## [Excerpt provided]
I think the hazard analysis can check this, though after reading through the description of the problem it's not totally clear to me what the checks should be. What functions should be considered to be problematic synchronization primitives? Condvar waits, certainly, and releasing mutexes. Spinlocks? Do unlocks count? And then what exceptions would we need? It seems useful to check for the benign case mentioned in that link, where you don't subclass the class with synchronization in its destructor -- but even there, I don't know if that matters in our code base. (But generally, it seems like the problem is overriding a destructor that does synchronization.)
At the moment, the analysis really only computes the set of functions that can reach a GC. It would need a separate pass to compute what can reach these various synchronization calls. And each of these will require its own set of annotations to handle the unknown cases (like function pointers). Hopefully calls through function pointers should be relatively uncommon from destructors.

## [Dataset excerpts]
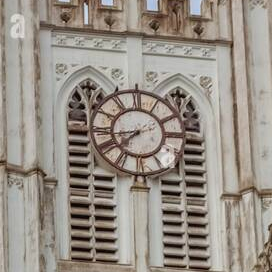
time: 7:43
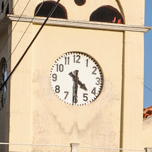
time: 4:30
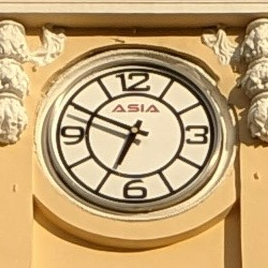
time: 6:48
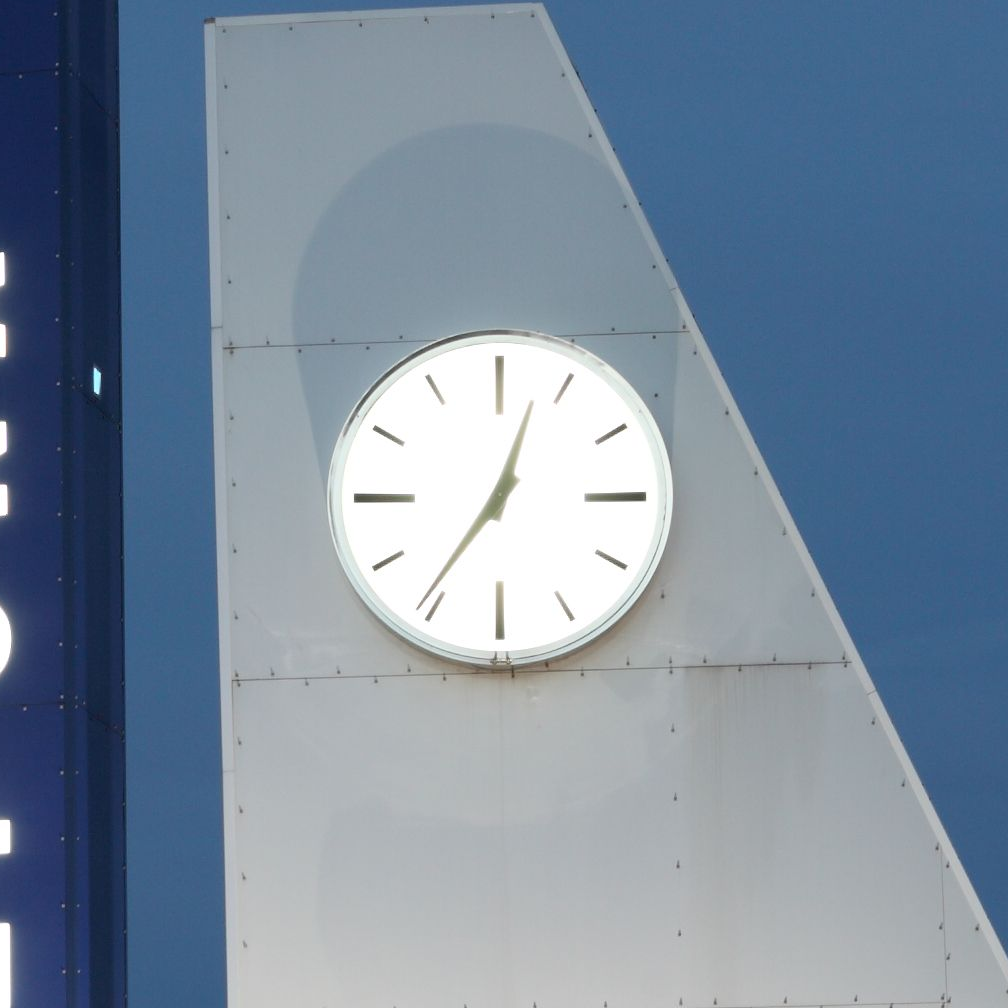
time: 12:36
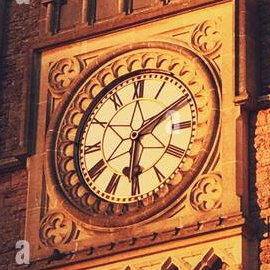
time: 6:10
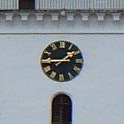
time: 1:44
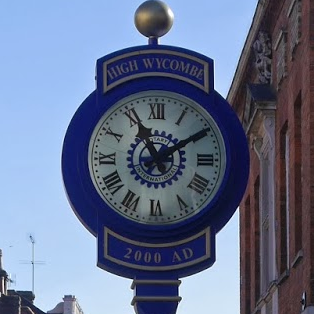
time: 11:09
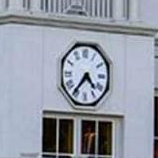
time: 4:36
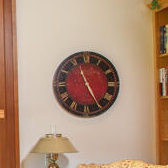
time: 11:25
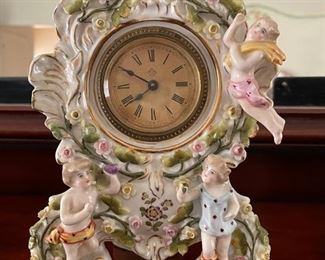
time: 7:49
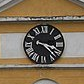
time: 3:22
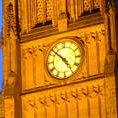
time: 4:52
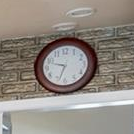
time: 9:33
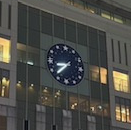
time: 8:37
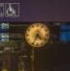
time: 4:34
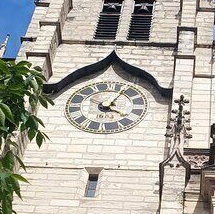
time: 4:04
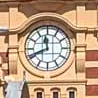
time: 11:41
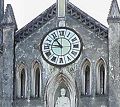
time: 10:46
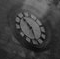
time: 10:26
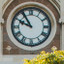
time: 9:54
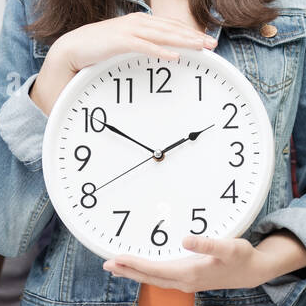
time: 1:50
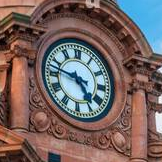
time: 4:47
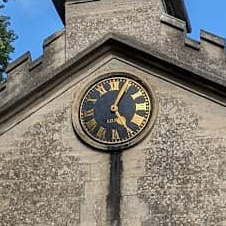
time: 5:03
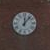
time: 12:07
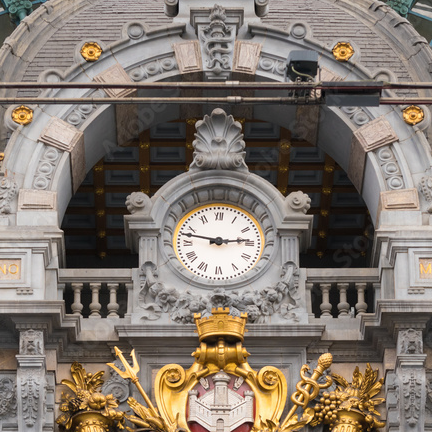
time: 2:46
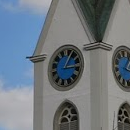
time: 3:05
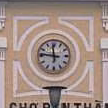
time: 11:46
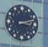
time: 3:12
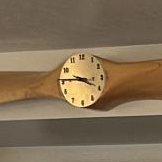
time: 3:45
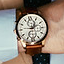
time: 12:46
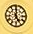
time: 5:00
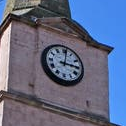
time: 3:01
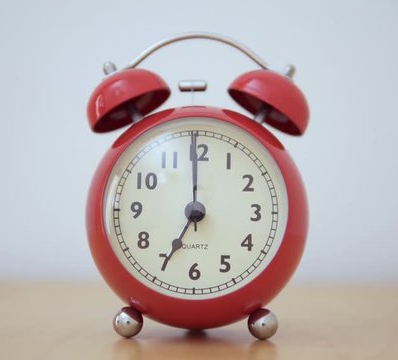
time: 6:59
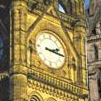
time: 2:16
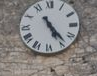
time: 5:23
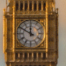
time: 11:49
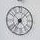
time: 7:07
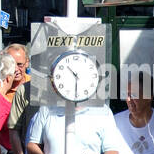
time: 10:30
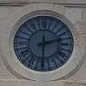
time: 2:30
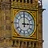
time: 3:00
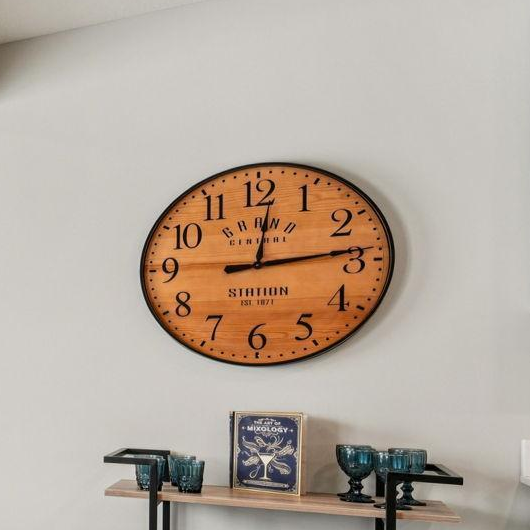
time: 12:13
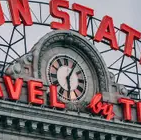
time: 6:05
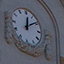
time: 12:09
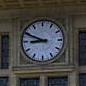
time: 8:49
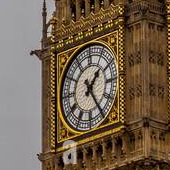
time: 1:24
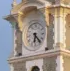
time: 6:23
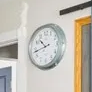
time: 10:43
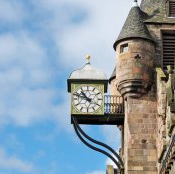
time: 10:48
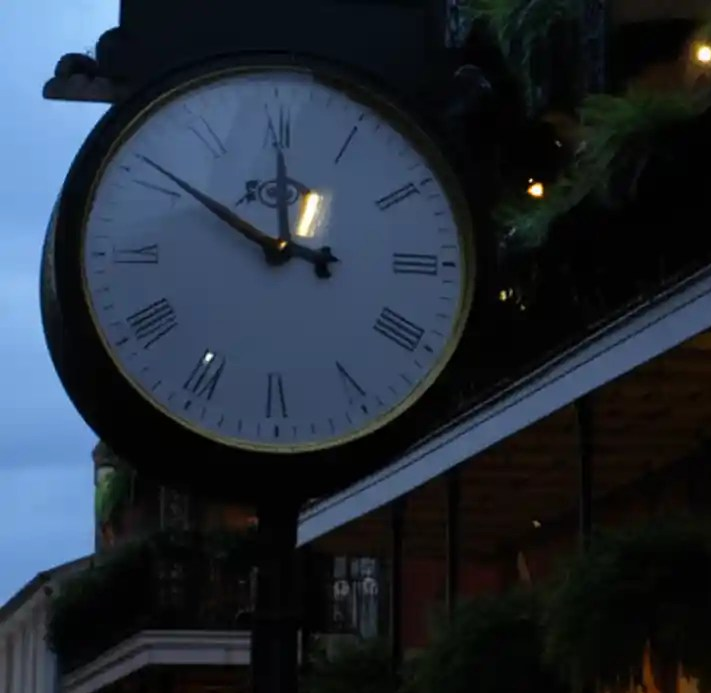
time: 12:50
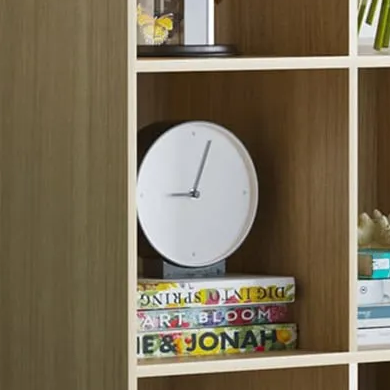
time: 9:03
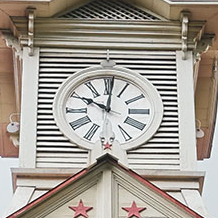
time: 10:00
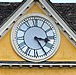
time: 3:24
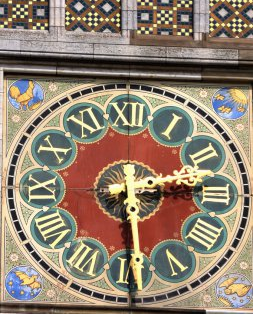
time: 2:29
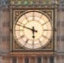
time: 5:48
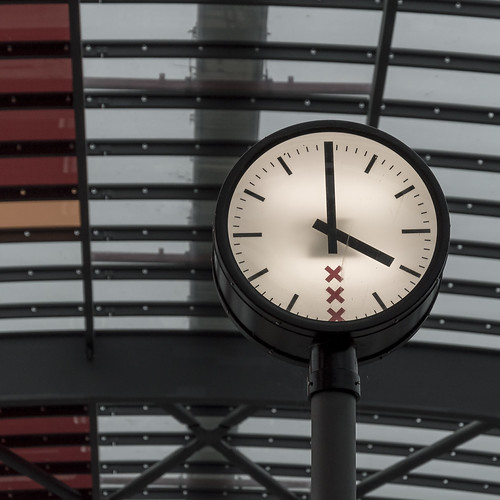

## [Work to do]
**a.** For each statement below, say whether it agrees with the note on hazard analysis. Answer yes or no and quote the deciding words. (i) The analysis currently computes only the set of functions that can reach a GC. (ii) The writer is sure that spinlocks count as problematic synchronization primitives. (iii) The writer expects calls through function pointers to be common from destructors.
**b.** Please repeat the listing, starting with the line that contains "time: 12:46" and going on through the end of the listing. Leave the pictures out.

## [Exercise answers]
**a.**
(i) Yes: "At the moment, the analysis really only computes the set of functions that can reach a GC."
(ii) No: "Spinlocks?"
(iii) No: "Hopefully calls through function pointers should be relatively uncommon from destructors."

**b.**
time: 12:46
time: 5:00
time: 3:01
time: 6:59
time: 2:16
time: 5:23
time: 11:49
time: 7:07
time: 10:30
time: 2:30
time: 3:00
time: 12:13
time: 6:05
time: 12:09
time: 8:49
time: 1:24
time: 6:23
time: 10:43
time: 10:48
time: 12:50
time: 9:03
time: 10:00
time: 3:24
time: 2:29
time: 5:48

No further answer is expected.